[Saved entries]
════════════════════

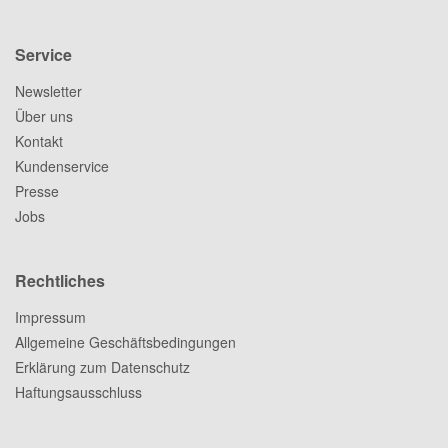
Service
Newsletter
Über uns
Kontakt
Kundenservice
Presse
Jobs
Rechtliches
Impressum
Allgemeine Geschäftsbedingungen
Erklärung zum Datenschutz
Haftungsausschluss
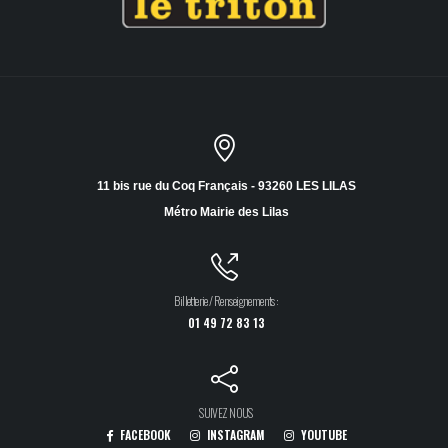
11 bis rue du Coq Français - 93260 LES LILAS
Métro Mairie des Lilas
Billetterie / Renseignements :
01 49 72 83 13
SUIVEZ NOUS
FACEBOOK
INSTAGRAM
YOUTUBE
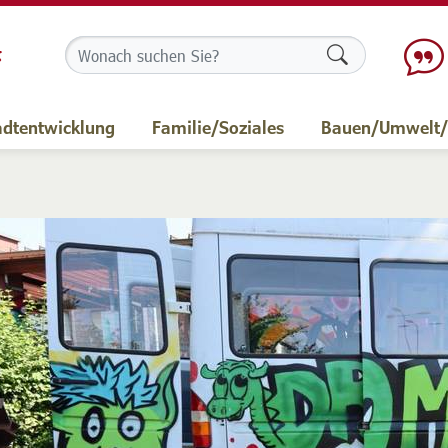
Formularschalt
adtentwicklung
Familie/Soziales
Bauen/Umwelt/M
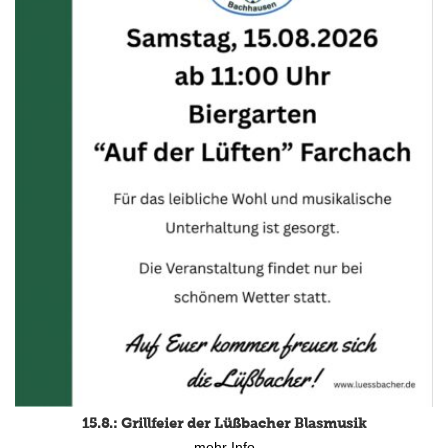
15.8.: Grillfeier der Lüßbacher Blasmusik
mehr Info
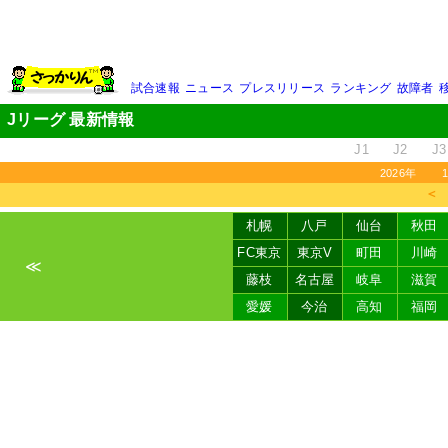
試合速報
ニュース
プレスリリース
ランキング
故障者
Jリーグ 最新情報
J1
J2
J3
2026年
＜
札幌
八戸
仙台
秋田
FC東京
東京V
町田
川崎
≪
藤枝
名古屋
岐阜
滋賀
愛媛
今治
高知
福岡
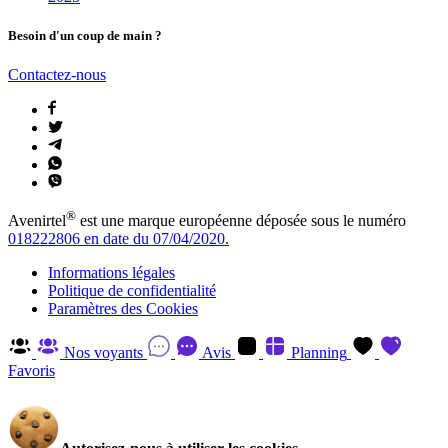
Besoin d'un coup de main ?
Contactez-nous
®
Avenirtel
est une marque européenne déposée sous le numéro
018222806 en date du 07/04/2020.
Informations légales
Politique de confidentialité
Paramètres des Cookies
Nos voyants
Avis
Planning
Favoris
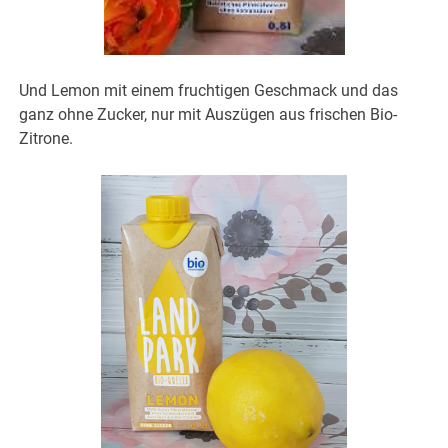
Und Lemon mit einem fruchtigen Geschmack und das
ganz ohne Zucker, nur mit Auszügen aus frischen Bio-
Zitrone.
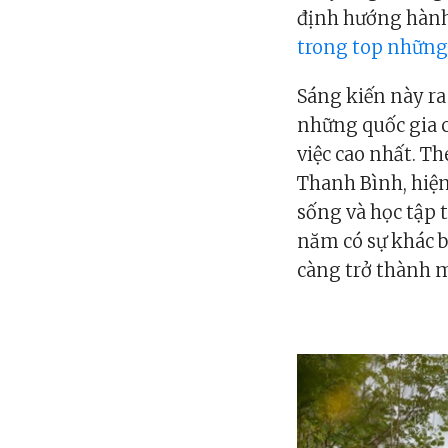
định hướng hành
trong top những
Sáng kiến này ra
những quốc gia c
việc cao nhất. T
Thanh Bình, hiệ
sống và học tập 
năm có sự khác b
càng trở thành m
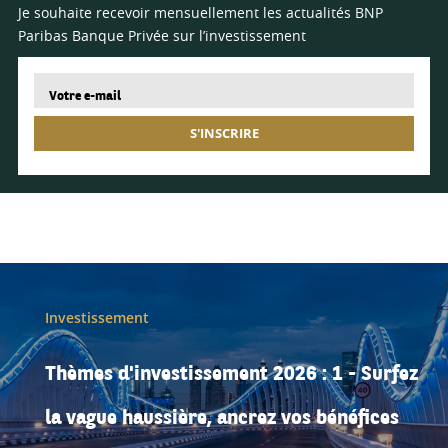
Je souhaite recevoir mensuellement les actualités BNP
Paribas Banque Privée sur l’investissement
S'INSCRIRE
Investissement
Thèmes d'investissement 2026 : 1 - Surfez
la vague haussière, ancrez vos bénéfices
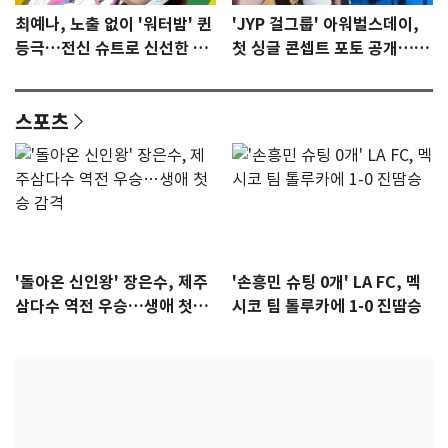
최예나, 노출 없이 '워터밤' 퀸
'JYP 걸그룹' 아워벌스데이,
등극…전신 슈트로 신선한 충
첫 싱글 콘셉트 포토 공개…청
격 [N샷]
량·키치
스포츠
'돌아온 신인왕' 장은수, 제주
'손흥민 슈팅 0개' LA FC, 멕
삼다수 역전 우승…생애 첫승
시코 팀 톨루카에 1-0 진땀승
감격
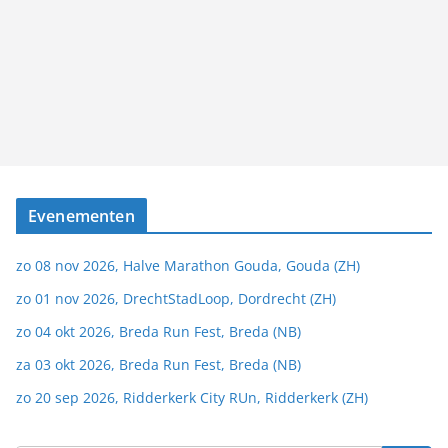
Evenementen
zo 08 nov 2026, Halve Marathon Gouda, Gouda (ZH)
zo 01 nov 2026, DrechtStadLoop, Dordrecht (ZH)
zo 04 okt 2026, Breda Run Fest, Breda (NB)
za 03 okt 2026, Breda Run Fest, Breda (NB)
zo 20 sep 2026, Ridderkerk City RUn, Ridderkerk (ZH)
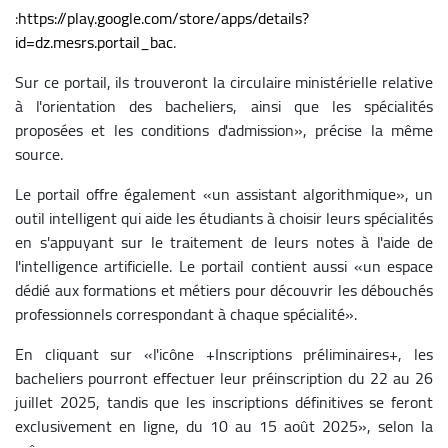
:
https://play.google.com/store/apps/details?
id=dz.mesrs.portail_bac
.
Sur ce portail, ils trouveront la circulaire ministérielle relative
à l'orientation des bacheliers, ainsi que les spécialités
proposées et les conditions d'admission», précise la même
source.
Le portail offre également «un assistant algorithmique», un
outil intelligent qui aide les étudiants à choisir leurs spécialités
en s'appuyant sur le traitement de leurs notes à l'aide de
l'intelligence artificielle. Le portail contient aussi «un espace
dédié aux formations et métiers pour découvrir les débouchés
professionnels correspondant à chaque spécialité».
En cliquant sur «l'icône +Inscriptions préliminaires+, les
bacheliers pourront effectuer leur préinscription du 22 au 26
juillet 2025, tandis que les inscriptions définitives se feront
exclusivement en ligne, du 10 au 15 août 2025», selon la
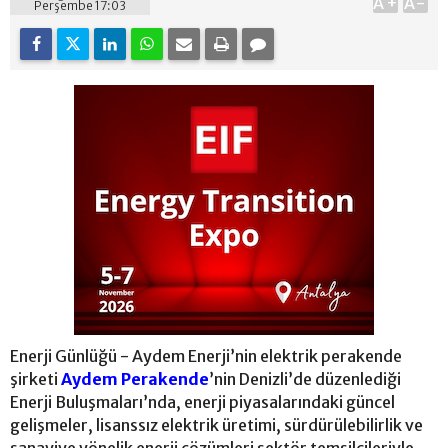
A+
A-
Perşembe 17:03
Enerji Günlüğü - Aydem Enerji’nin elektrik perakende
şirketi
Aydem Perakende
’nin Denizli’de düzenlediği
Enerji Buluşmaları’nda, enerji piyasalarındaki güncel
gelişmeler, lisanssız elektrik üretimi, sürdürülebilirlik ve
sanayiye yönelik enerji çözümleri sektör temsilcileriyle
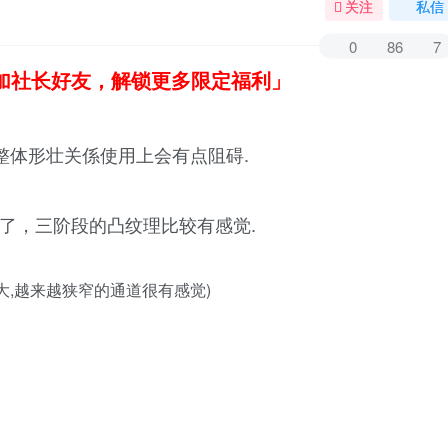
关注
私信
0
86
7
加社长好友，解锁更多限定福利」
因整体形壮关係使用上会有点阻碍.
了，三阶段的凸纹理比较有感觉.
大,越来越狭窄的通道很有感觉)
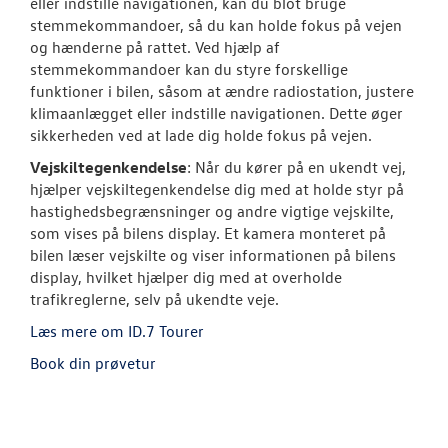
eller indstille navigationen, kan du blot bruge
stemmekommandoer, så du kan holde fokus på vejen
og hænderne på rattet. Ved hjælp af
stemmekommandoer kan du styre forskellige
funktioner i bilen, såsom at ændre radiostation, justere
klimaanlægget eller indstille navigationen. Dette øger
sikkerheden ved at lade dig holde fokus på vejen.
Vejskiltegenkendelse
: Når du kører på en ukendt vej,
hjælper vejskiltegenkendelse dig med at holde styr på
hastighedsbegrænsninger og andre vigtige vejskilte,
som vises på bilens display. Et kamera monteret på
bilen læser vejskilte og viser informationen på bilens
display, hvilket hjælper dig med at overholde
trafikreglerne, selv på ukendte veje.
Læs mere om ID.7 Tourer
Book din prøvetur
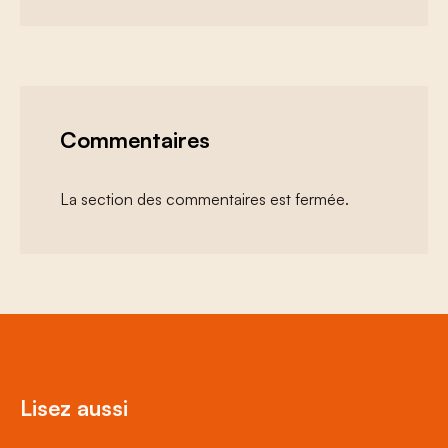
Commentaires
La section des commentaires est fermée.
Lisez aussi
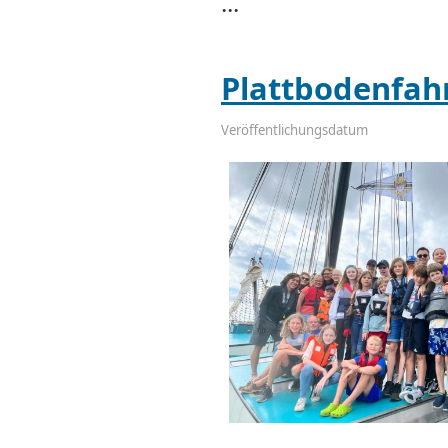
...
Plattbodenfah
Veröffentlichungsdatum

════════════════════

§ **Job**: Pick out every line in the rows above that contains the word "Aydem", and copy each one in full.

§ **Task result**:
Enerji Günlüğü - Aydem Enerji’nin elektrik perakende
Aydem Perakende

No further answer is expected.